目标：医疗器械上市后监督的传统方法往往无法准确考虑操作者的学习效应，导致对器械安全性的评估出现偏差。这些方法难以应对非线性、复杂的学习曲线和时变协变量（如医生经验）。为了解决这些局限性，我们试图开发一种机器学习（ML）框架来检测和调整操作者的学习效果：我们使用梯度提升决策树 ML 方法来分析合成数据集，这些数据集复制了涉及高风险医疗设备的临床场景的复杂性。我们设计了这一流程，以使用风险调整累积和法检测学习效应，量化因操作者经验不足而导致的超额不良事件率，并在评估器械安全信号时将这些因素与患者因素一并考虑。为了保持完整性，我们在数据生成和分析团队之间采用了盲法。合成数据使用了基于退伍军人事务部 2005 年至 2012 年临床数据的基础分布和患者特征相关性。我们生成了 2494 个合成数据集，这些数据集的特征千差万别，包括患者特征数量、操作者和机构以及操作者学习形式。我们评估了识别学习效应以及识别和估计设备安全信号强度的准确性。我们的方法还评估了安全信号检测的不同临床相关阈值：我们的框架在 93.6% 的数据集中准确识别了学习效应的存在与否，并在 93.4% 的案例中正确确定了设备安全信号。在 94.7% 的数据集中，估计设备几率的 95% 置信区间与指定几率准确一致。相比之下，排除了操作员学习效应的比较模型在检测设备信号和准确性方面明显表现不佳。值得注意的是，我们的框架对临床相关安全信号阈值的特异性达到了 100%，但灵敏度随应用的阈值而变化：讨论：针对上市后设备评估的复杂性而定制的机器学习框架，在操作者学习的情况下，可能比标准参数技术提供更优越的性能：我们的框架展示了机器学习克服复杂评估挑战的能力，解决了当前上市后监督流程中传统统计方法的局限性。通过提供检测和调整学习效应的可靠方法，它可以显著改善医疗设备的安全性评估。

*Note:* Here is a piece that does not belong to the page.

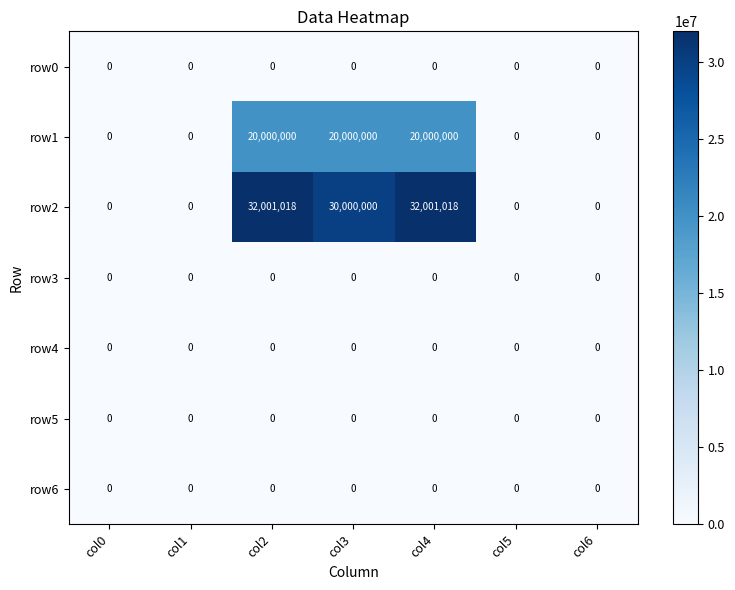

At how many categories does at least one series exceed 25608540?

3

本文章由计算机程序翻译，如有差异，请以英文原文为准。

求助全文

约1分钟内获得全文求助全文

来源期刊

Journal of the American Medical Informatics Association 医学-计算机：跨学科应用

CiteScore

14.50

自引率

7.80%

发文量

230

审稿时长

3-8 weeks

期刊介绍： JAMIA is AMIA''s premier peer-reviewed journal for biomedical and health informatics. Covering the full spectrum of activities in the field, JAMIA includes informatics articles in the areas of clinical care, clinical research, translational science, implementation science, imaging, education, consumer health, public health, and policy. JAMIA''s articles describe innovative informatics research and systems that help to advance biomedical science and to promote health. Case reports, perspectives and reviews also help readers stay connected with the most important informatics developments in implementation, policy and education.